The other SVD used by Pest is a series of options in the Pest Control file. In Groundwater Vistas, this is accessed through Model/Pest/Options at the bottom of the dialog. Simply turn on the option that says "Use Singular Value Decomposition". The other key parameter here is the Eigenvalue threshold below the check-box. When using this type of SVD, the computational effort is the same as a normal Pest run. However, after making the model simulations to assemble the Jacobian Matrix, Pest will not try to estimate parameters that are insensitive (as determined by the Eigenvalue Threshold). This also makes the estimation more stable.

The new strategy suggested by John is to use both together. That is, you use SVD-Assist as you normally would but also turn on the regular SVD within the Pest Control file. In this way, if there are super parameters that are insensitive, Pest will not try to estimate them. The two SVD techniques together make the estimation even more stable. John suggests using an Eigenvalue Threshold of 1e-6 and estimate a few more super parameters than you might ordinarily try to estimate.

Tuesday, September 09, 2008

GV 5.22 Build 4

There have been a few changes lately to end the summer, mostly enhancements:

- We added a quick animation feature to Vistas. Use File/Export Animation. GV will automatically import each time step, starting with the first one and refresh the screen, capture what is there, and export to a bitmap file. Then it will mash them together into a video. If your model is big and/or you have lots of time steps, this may take a while so be patient.

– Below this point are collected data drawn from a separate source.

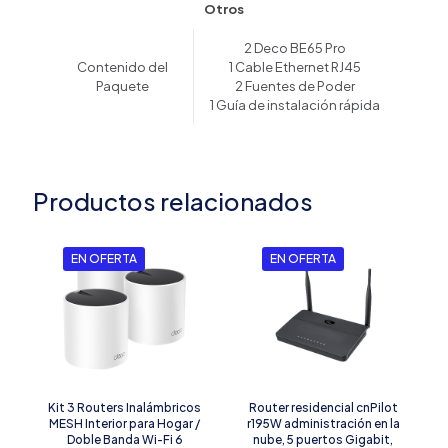
Otros
2 Deco BE65 Pro
Contenido del
1 Cable Ethernet RJ45
Paquete
2 Fuentes de Poder
1 Guía de instalación rápida
Productos relacionados
EN OFERTA
EN OFERTA
Kit 3 Routers Inalámbricos
Router residencial cnPilot
MESH Interior para Hogar /
r195W administración en la
Doble Banda Wi-Fi 6
nube, 5 puertos Gigabit,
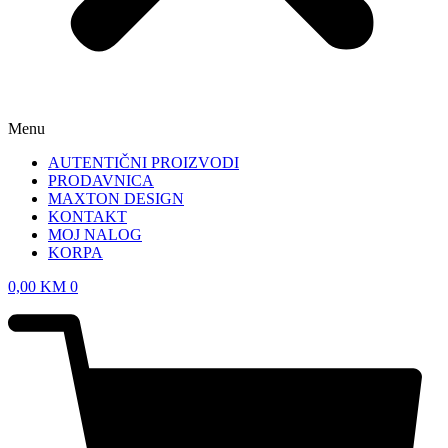
Menu
AUTENTIČNI PROIZVODI
PRODAVNICA
MAXTON DESIGN
KONTAKT
MOJ NALOG
KORPA
0,00
KM
0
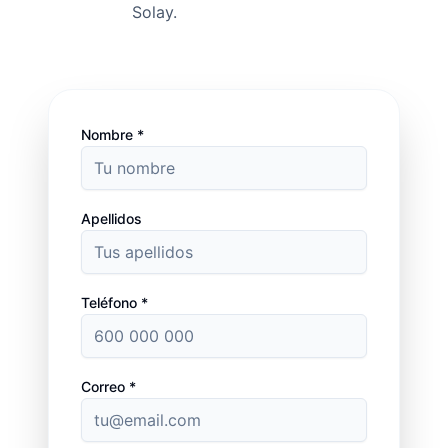
Solay.
Nombre *
Apellidos
Teléfono *
Correo *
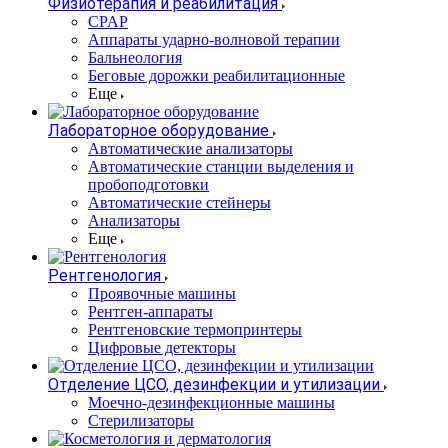
Физиотерапия и реабилитация
CPAP
Аппараты ударно-волновой терапии
Бальнеология
Беговые дорожки реабилитационные
Еще
Лабораторное оборудование
Автоматические анализаторы
Автоматические станции выделения и
пробоподготовки
Автоматические стейнеры
Анализаторы
Еще
Рентгенология
Проявочные машины
Рентген-аппараты
Рентгеновские термопринтеры
Цифровые детекторы
Отделение ЦСО, дезинфекции и утилизации
Моечно-дезинфекционные машины
Стерилизаторы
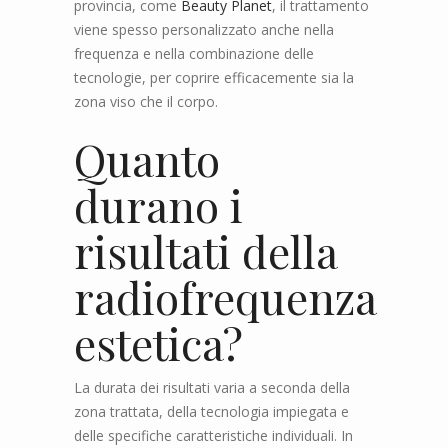
provincia, come
Beauty Planet
, il trattamento
viene spesso personalizzato anche nella
frequenza e nella combinazione delle
tecnologie, per coprire efficacemente sia la
zona viso che il corpo.
Quanto
durano i
risultati della
radiofrequenza
estetica?
La durata dei risultati varia a seconda della
zona trattata, della tecnologia impiegata e
delle specifiche caratteristiche individuali. In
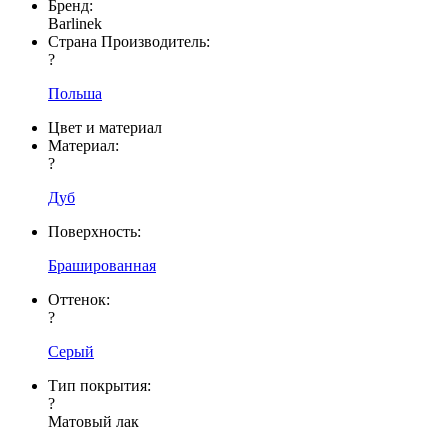
Бренд:
Barlinek
Страна Производитель:
?
Польша
Цвет и материал
Материал:
?
Дуб
Поверхность:
Брашированная
Оттенок:
?
Серый
Тип покрытия:
?
Матовый лак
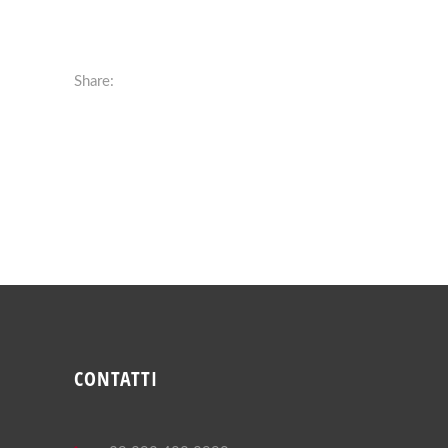
Share:
CONTATTI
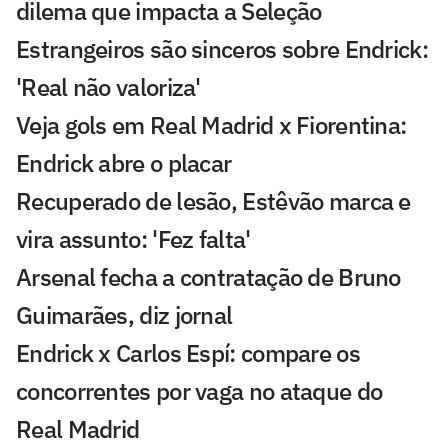
dilema que impacta a Seleção
Estrangeiros são sinceros sobre Endrick:
'Real não valoriza'
Veja gols em Real Madrid x Fiorentina:
Endrick abre o placar
Recuperado de lesão, Estêvão marca e
vira assunto: 'Fez falta'
Arsenal fecha a contratação de Bruno
Guimarães, diz jornal
Endrick x Carlos Espí: compare os
concorrentes por vaga no ataque do
Real Madrid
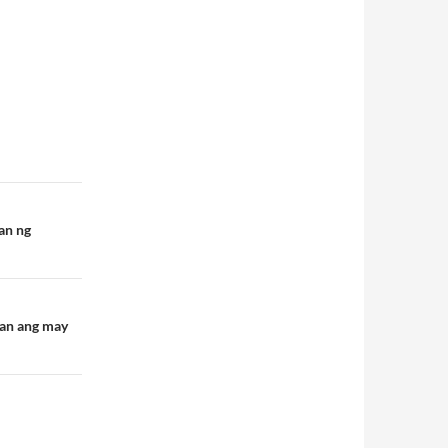
an ng
man ang may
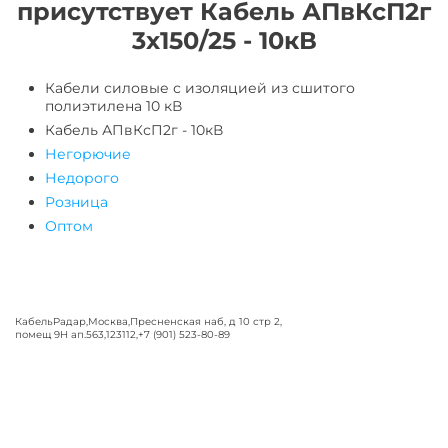
присутствует Кабель АПвКсП2г
3х150/25 - 10кВ
Кабели силовые с изоляцией из сшитого
полиэтилена 10 кВ
Кабель АПвКсП2г - 10кВ
Негорючие
Недорого
Розница
Оптом
КабельРадар
,
Москва
,
Пресненская наб, д 10 стр 2,
помещ 9Н ап.563
,
123112
,
+7 (901) 523-80-89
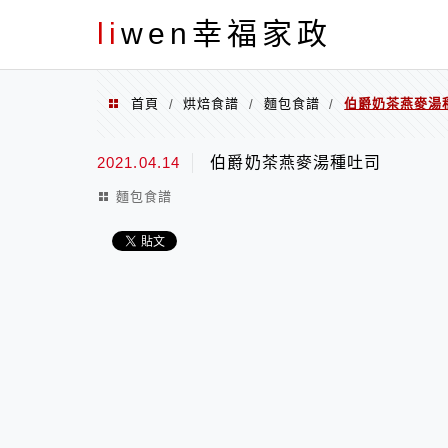
menu
li
wen幸福家政
首頁
烘焙食譜
麵包食譜
伯爵奶茶燕麥湯
/
/
/
2021.04.14
伯爵奶茶燕麥湯種吐司
麵包食譜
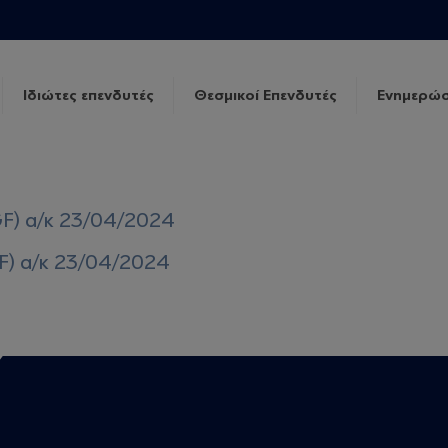
Ιδιώτες επενδυτές
Θεσμικοί Επενδυτές
Ενημερώσ
GF) α/κ 23/04/2024
F) α/κ 23/04/2024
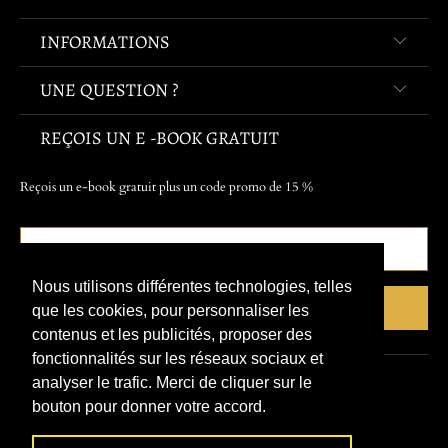
INFORMATIONS
UNE QUESTION ?
REÇOIS UN E -BOOK GRATUIT
Reçois un e-book gratuit plus un code promo de 15 %
Nous utilisons différentes technologies, telles
que les cookies, pour personnaliser les
contenus et les publicités, proposer des
fonctionnalités sur les réseaux sociaux et
analyser le trafic. Merci de cliquer sur le
© 2026
Refuge Du Pirate
.
bouton pour donner votre accord.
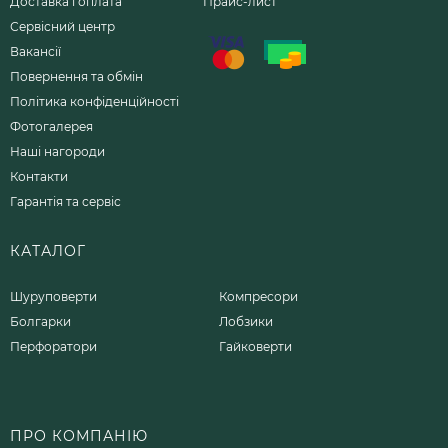
Доставка і оплата
Прайс-лист
Сервісний центр
Вакансії
Повернення та обмін
Політика конфіденційності
Фотогалерея
Наші нагороди
Контакти
Гарантія та сервіс
КАТАЛОГ
Шуруповерти
Компресори
Болгарки
Лобзики
Перфоратори
Гайковерти
ПРО КОМПАНІЮ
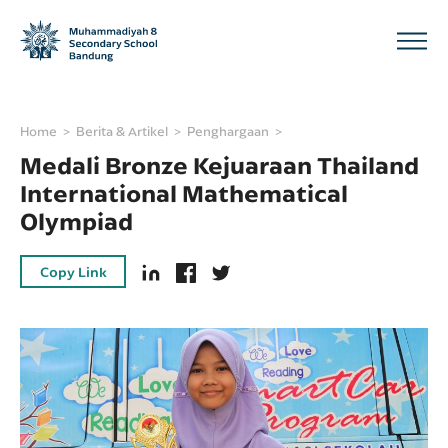
Home
Berita & Artikel
Penghargaan
Medali Bronze Kejuaraan Thailand
International Mathematical
Olympiad
Copy Link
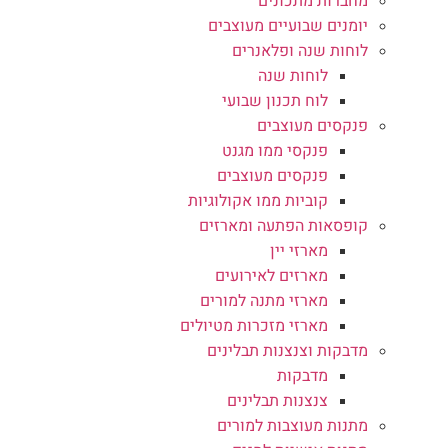
מחברות מתכונים
יומנים שבועיים מעוצבים
לוחות שנה ופלאנרים
לוחות שנה
לוח תכנון שבועי
פנקסים מעוצבים
פנקסי ממו מגנט
פנקסים מעוצבים
קוביות ממו אקולוגיות
קופסאות הפתעה ומארזים
מארזי יין
מארזים לאירועים
מארזי מתנה למורים
מארזי מזכרות מטיולים
מדבקות וצנצנות תבלינים
מדבקות
צנצנות תבלינים
מתנות מעוצבות למורים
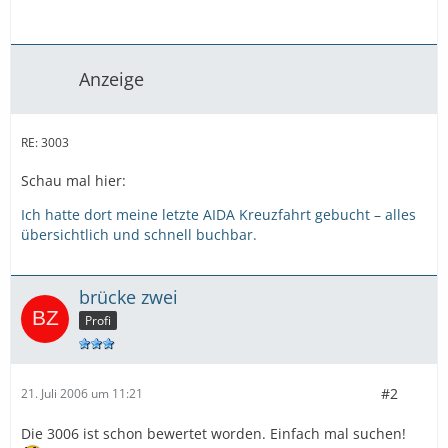
Anzeige
RE: 3003
Schau mal hier:
Ich hatte dort meine letzte AIDA Kreuzfahrt gebucht – alles
übersichtlich und schnell buchbar.
brücke zwei
Profi
#2
21. Juli 2006 um 11:21
Die 3006 ist schon bewertet worden. Einfach mal suchen!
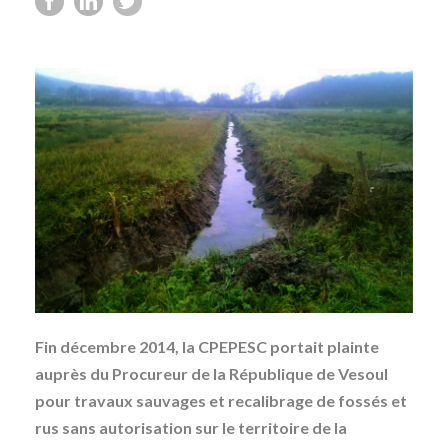
Fin décembre 2014, la CPEPESC portait plainte
auprès du Procureur de la République de Vesoul
pour travaux sauvages et recalibrage de fossés et
rus sans autorisation sur le territoire de la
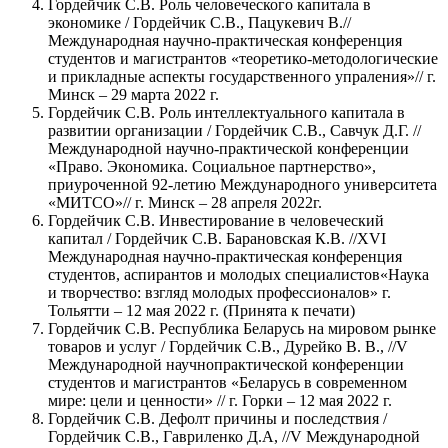
Гордейчик С.В. Роль человеческого капитала в
экономике / Гордейчик С.В., Пацукевич В.//
Международная научно-практическая конференция
студентов и магистрантов «теоретико-методологические
и прикладные аспекты государственного упраления»// г.
Минск – 29 марта 2022 г.
Гордейчик С.В. Роль интеллектуального капитала в
развитии организации / Гордейчик С.В., Савчук Д.Г. //
Международной научно-практической конференции
«Право. Экономика. Социальное партнерство»,
приуроченной 92-летию Международного университета
«МИТСО»// г. Минск – 28 апреля 2022г.
Гордейчик С.В. Инвестирование в человеческий
капитал / Гордейчик С.В. Барановская К.В. //XVI
Международная научно-практическая конференция
студентов, аспирантов и молодых специалистов«Наука
и творчество: взгляд молодых профессионалов» г.
Тольятти – 12 мая 2022 г. (Принята к печати)
Гордейчик С.В. Республика Беларусь на мировом рынке
товаров и услуг / Гордейчик С.В., Дурейко В. В., //V
Международной научнопрактической конференции
студентов и магистрантов «Беларусь в современном
мире: цели и ценности» // г. Горки – 12 мая 2022 г.
Гордейчик С.В. Дефолт причины и последствия /
Гордейчик С.В., Гавриленко Д.А, //V Международной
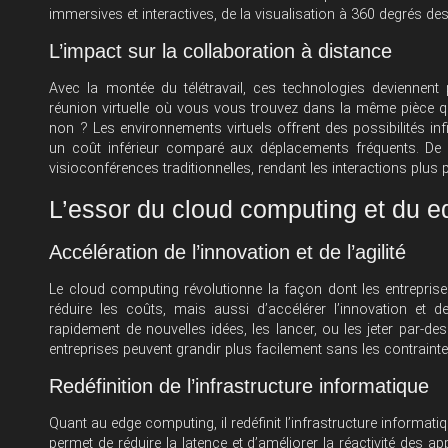
immersives et interactives, de la visualisation à 360 degrés des
L’impact sur la collaboration à distance
Avec la montée du télétravail, ces technologies deviennent
réunion virtuelle où vous vous trouvez dans la même pièce qu
non ? Les environnements virtuels offrent des possibilités inf
un coût inférieur comparé aux déplacements fréquents. De p
visioconférences traditionnelles, rendant les interactions plus
L’essor du cloud computing et du 
Accélération de l’innovation et de l’agilité
Le cloud computing révolutionne la façon dont les entrepris
réduire les coûts, mais aussi d’accélérer l’innovation et de 
rapidement de nouvelles idées, les lancer, ou les jeter par-de
entreprises peuvent grandir plus facilement sans les contrainte
Redéfinition de l’infrastructure informatique
Quant au edge computing, il redéfinit l’infrastructure informa
permet de réduire la latence et d’améliorer la réactivité des a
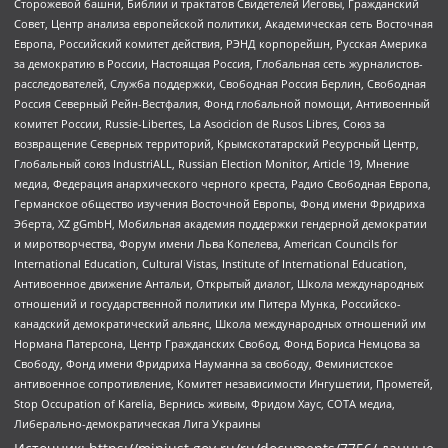
Сторожевой башни, Библии и трактатов Свидетелей Иеговы, Гражданский
Совет, Центр анализа европейской политики, Академическая сеть Восточная
Европа, Российский комитет действия, РЭНД корпорейшн, Русская Америка
за демократию в России, Настоящая Россия, Глобальная сеть журналистов-
расследователей, Служба поддержки, Свободная Россия Берлин, Свободная
Россия Северный Рейн-Вестфалия, Фонд глобальной помощи, Антивоенный
комитет России, Russie-Libertes, La Asocicion de Rusos Libres, Союз за
возвращение Северных территорий, Крымскотатарский Ресурсный Центр,
Глобальный союз IndustriALL, Russian Election Monitor, Article 19, Мнение
медиа, Федерация анархического черного креста, Радио Свободная Европа,
Германское общество изучения Восточной Европы, Фонд имени Фридриха
Эберта, XZ gGmbH, Мобильная академия поддержки гендерной демократии
и миротворчества, Форум имени Льва Копелева, American Councils for
International Education, Cultural Vistas, Institute of International Education,
Антивоенное движение Антальи, Открытый диалог, Школа международных
отношений и государственной политики им Питера Мунка, Российско-
канадский демократический альянс, Школа международных отношений им
Нормана Патерсона, Центр Гражданских Свобод, Фонд Бориса Немцова за
Свободу, Фонд имени Фридриха Науманна за свободу, Феминистское
антивоенное сопротивление, Комитет независимости Ингушетии, Прометей,
Stop Occupation of Karelia, Вернись живым, Фридом Хаус, СОТА медиа,
Либерально-демократическая Лига Украины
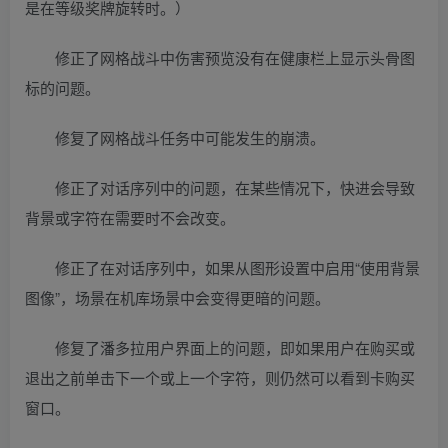
是在等级奖牌旋转时。）
修正了网格战斗中伤害预览没有在健康栏上显示头骨图
标的问题。
修复了网格战斗任务中可能发生的崩溃。
修正了对话序列中的问题，在某些情况下，快进会导致
背景或字符在需要时不会改变。
修正了在对话序列中，如果从图形设置中启用“使用背景
图像”，场景在机库场景中会变得更暗的问题。
修复了潘多拉用户界面上的问题，即如果用户在购买或
退出之前单击下一个或上一个字符，则仍然可以看到卡购买
窗口。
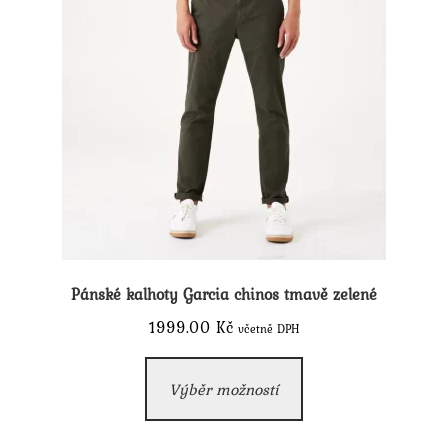
Pánské kalhoty Garcia chinos tmavě zelené
1999.00
Kč
včetně DPH
Tento
Výběr možností
produkt
má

- You can display flooded cells (where water table is above top of layer 1), but sometimes it is handy to figure out how flooded they are. There is a new option under plot/what to display where you can plot only those cells that have at least a certain height of water above the top of layer 1.

- When importing existing models, you are often left with transmissivity and storage in the property databases for confined layers. In many cases, though, it would be handy to have these values listed as K and specific storage (Ss). There is a new option under Props/Property Values/Math Functions where you can divide by layer thickness. Note that this works on all layers if you use that option, and does not discriminate between confined and unconfined layers.

- Modified shapefile export for head-dependent BCs (GHB, river, drain, stream) to export the full conductance and all components of the conductance term. In addition, stream exports now include tributary segments, diversion segment, and reach numbers. On import, you can also now import tributary segment numbers and diversion segment number.

- Lake BC cells were not being split in the same manner as other BCs when adding rows or columns. This was corrected.